### Quoted passage
——

Bitcoin Hits $50,000 For the First Time in History—And Then Dumps

The cost to purchase one Bitcoin surpassed $50,000 per token for the first time in history.

Traders pumped the flagship cryptocurrency towards a new record high of $50,645 ahead of the New York opening bell on Tuesday. Their upside bias took cues from a sequence of optimistic events that happened last week, ranging from Tesla’s $1.5bn investment into Bitcoin to the Mastercard and BNY Mellon’s decision to integrate the cryptocurrency into their existing financial services.

Pump, Dump, Pump Again

Bitcoin’s ballistic move above $50,000 also appeared against a weaker US dollar sentiment, led by the Federal Reserve’s open-ended quantitative easing programs and the US President Joe Biden’s relentless efforts to pass his $1.9tn coronavirus stimulus package through public support.

Bitcoin hits $50,000—and then drops. Source: BTCUSD on TradingView.com
Bitcoin hits $50,000—and then drops. Source: BTCUSD on TradingView.com

Nevertheless, traders with short-term risk appetite decided to ignore Bitcoin’s long-term bullish outlook. They effectively liquidated their bullish positions above $50,000 to secure profits, leading the BTC/USD exchange rate lower by as much as 4.22 percent to $48,510.

The 200-5M simple moving average stopped the correction from extending its bias. Bulls re-entered the market in the $48,500-49,000 area to resend the price upward. The higher low formations on the five-minute chart confirmed a renewing upside retracement move, pointing to the possibility that BTC/USD reclaims $50,000 and breaks out further northward.

——

### Source data
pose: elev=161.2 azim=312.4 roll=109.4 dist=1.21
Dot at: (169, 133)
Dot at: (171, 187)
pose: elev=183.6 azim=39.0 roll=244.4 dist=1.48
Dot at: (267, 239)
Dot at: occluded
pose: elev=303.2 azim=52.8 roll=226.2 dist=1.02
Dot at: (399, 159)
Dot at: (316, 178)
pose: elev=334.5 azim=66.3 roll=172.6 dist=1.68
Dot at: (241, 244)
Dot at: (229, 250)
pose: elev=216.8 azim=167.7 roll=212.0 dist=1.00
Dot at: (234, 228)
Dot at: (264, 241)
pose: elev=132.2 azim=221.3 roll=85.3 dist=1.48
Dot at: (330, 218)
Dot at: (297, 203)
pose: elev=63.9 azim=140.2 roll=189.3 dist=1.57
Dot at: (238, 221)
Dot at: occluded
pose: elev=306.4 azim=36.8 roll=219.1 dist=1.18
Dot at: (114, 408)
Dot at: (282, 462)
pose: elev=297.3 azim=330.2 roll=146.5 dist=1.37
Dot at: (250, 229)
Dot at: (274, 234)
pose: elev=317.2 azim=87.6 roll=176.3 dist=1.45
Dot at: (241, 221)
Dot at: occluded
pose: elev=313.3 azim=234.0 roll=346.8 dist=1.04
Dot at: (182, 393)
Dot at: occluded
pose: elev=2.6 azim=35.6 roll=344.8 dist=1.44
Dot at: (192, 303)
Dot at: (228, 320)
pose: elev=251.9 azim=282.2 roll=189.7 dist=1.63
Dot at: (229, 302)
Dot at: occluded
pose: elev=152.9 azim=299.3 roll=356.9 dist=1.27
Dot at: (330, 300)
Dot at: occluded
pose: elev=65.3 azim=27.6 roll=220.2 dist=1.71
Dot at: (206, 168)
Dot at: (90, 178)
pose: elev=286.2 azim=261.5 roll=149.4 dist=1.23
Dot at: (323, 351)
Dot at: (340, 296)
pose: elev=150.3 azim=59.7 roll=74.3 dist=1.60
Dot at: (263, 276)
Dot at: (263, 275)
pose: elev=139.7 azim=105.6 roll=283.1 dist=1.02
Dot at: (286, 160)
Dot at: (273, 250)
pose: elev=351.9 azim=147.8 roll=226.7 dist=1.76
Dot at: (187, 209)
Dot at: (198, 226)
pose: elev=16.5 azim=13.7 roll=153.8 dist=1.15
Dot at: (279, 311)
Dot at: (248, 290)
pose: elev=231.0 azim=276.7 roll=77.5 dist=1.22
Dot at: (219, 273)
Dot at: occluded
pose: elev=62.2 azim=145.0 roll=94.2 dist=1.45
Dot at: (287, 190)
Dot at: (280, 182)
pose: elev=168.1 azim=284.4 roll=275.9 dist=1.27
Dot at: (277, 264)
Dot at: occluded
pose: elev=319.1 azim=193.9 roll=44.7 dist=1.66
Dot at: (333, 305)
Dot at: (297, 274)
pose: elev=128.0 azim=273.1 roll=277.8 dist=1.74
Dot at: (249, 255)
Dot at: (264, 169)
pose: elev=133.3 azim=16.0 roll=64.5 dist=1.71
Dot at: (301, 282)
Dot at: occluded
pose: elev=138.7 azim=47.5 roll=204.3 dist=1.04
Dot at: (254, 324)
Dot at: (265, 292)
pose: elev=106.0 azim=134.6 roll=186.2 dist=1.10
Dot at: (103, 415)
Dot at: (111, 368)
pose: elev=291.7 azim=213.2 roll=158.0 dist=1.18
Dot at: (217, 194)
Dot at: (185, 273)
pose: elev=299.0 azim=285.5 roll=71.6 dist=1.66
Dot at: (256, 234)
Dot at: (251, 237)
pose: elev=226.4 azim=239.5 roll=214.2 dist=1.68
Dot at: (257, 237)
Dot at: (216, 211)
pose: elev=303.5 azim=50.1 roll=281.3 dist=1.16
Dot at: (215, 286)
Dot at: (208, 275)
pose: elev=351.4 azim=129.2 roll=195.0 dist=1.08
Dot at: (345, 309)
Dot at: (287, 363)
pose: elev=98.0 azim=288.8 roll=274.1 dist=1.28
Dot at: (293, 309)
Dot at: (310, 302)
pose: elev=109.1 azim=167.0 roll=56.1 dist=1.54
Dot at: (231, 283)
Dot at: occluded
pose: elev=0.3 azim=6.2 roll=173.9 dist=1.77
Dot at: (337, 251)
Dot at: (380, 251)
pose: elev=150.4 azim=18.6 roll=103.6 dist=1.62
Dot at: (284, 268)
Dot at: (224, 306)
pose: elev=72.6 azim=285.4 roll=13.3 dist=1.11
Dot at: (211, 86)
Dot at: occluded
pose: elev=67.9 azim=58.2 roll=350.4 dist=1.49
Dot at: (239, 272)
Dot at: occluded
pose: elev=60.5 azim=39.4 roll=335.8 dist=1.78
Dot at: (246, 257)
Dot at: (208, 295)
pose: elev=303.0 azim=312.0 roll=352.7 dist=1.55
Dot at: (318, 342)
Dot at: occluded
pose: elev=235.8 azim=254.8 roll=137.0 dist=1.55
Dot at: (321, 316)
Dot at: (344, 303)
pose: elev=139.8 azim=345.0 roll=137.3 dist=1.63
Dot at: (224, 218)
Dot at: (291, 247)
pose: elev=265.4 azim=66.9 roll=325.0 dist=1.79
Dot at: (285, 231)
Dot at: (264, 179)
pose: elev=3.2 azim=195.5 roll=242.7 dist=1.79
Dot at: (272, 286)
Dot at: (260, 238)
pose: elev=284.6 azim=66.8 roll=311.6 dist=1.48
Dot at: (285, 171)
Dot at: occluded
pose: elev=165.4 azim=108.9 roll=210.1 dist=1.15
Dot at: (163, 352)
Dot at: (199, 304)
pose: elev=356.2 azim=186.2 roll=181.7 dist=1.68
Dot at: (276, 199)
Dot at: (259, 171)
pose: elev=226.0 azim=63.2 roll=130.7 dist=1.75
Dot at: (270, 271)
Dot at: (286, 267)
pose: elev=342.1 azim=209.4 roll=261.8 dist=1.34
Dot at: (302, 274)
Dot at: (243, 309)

——

### Problem 1
Echo the Bitcoin article from "Traders pumped the" to "through public support.".
### Problem 2
Answer these questions from the Bitcoin article:
(a) What record high did Bitcoin reach ahead of the New York opening bell?
(b) How much did Tesla invest in Bitcoin?
(c) What stopped the correction from extending?

### Problem solution 1
Traders pumped the flagship cryptocurrency towards a new record high of $50,645 ahead of the New York opening bell on Tuesday. Their upside bias took cues from a sequence of optimistic events that happened last week, ranging from Tesla’s $1.5bn investment into Bitcoin to the Mastercard and BNY Mellon’s decision to integrate the cryptocurrency into their existing financial services.

Pump, Dump, Pump Again

Bitcoin’s ballistic move above $50,000 also appeared against a weaker US dollar sentiment, led by the Federal Reserve’s open-ended quantitative easing programs and the US President Joe Biden’s relentless efforts to pass his $1.9tn coronavirus stimulus package through public support.

### Problem solution 2
(a) $50,645
(b) $1.5bn
(c) The 200-5M simple moving average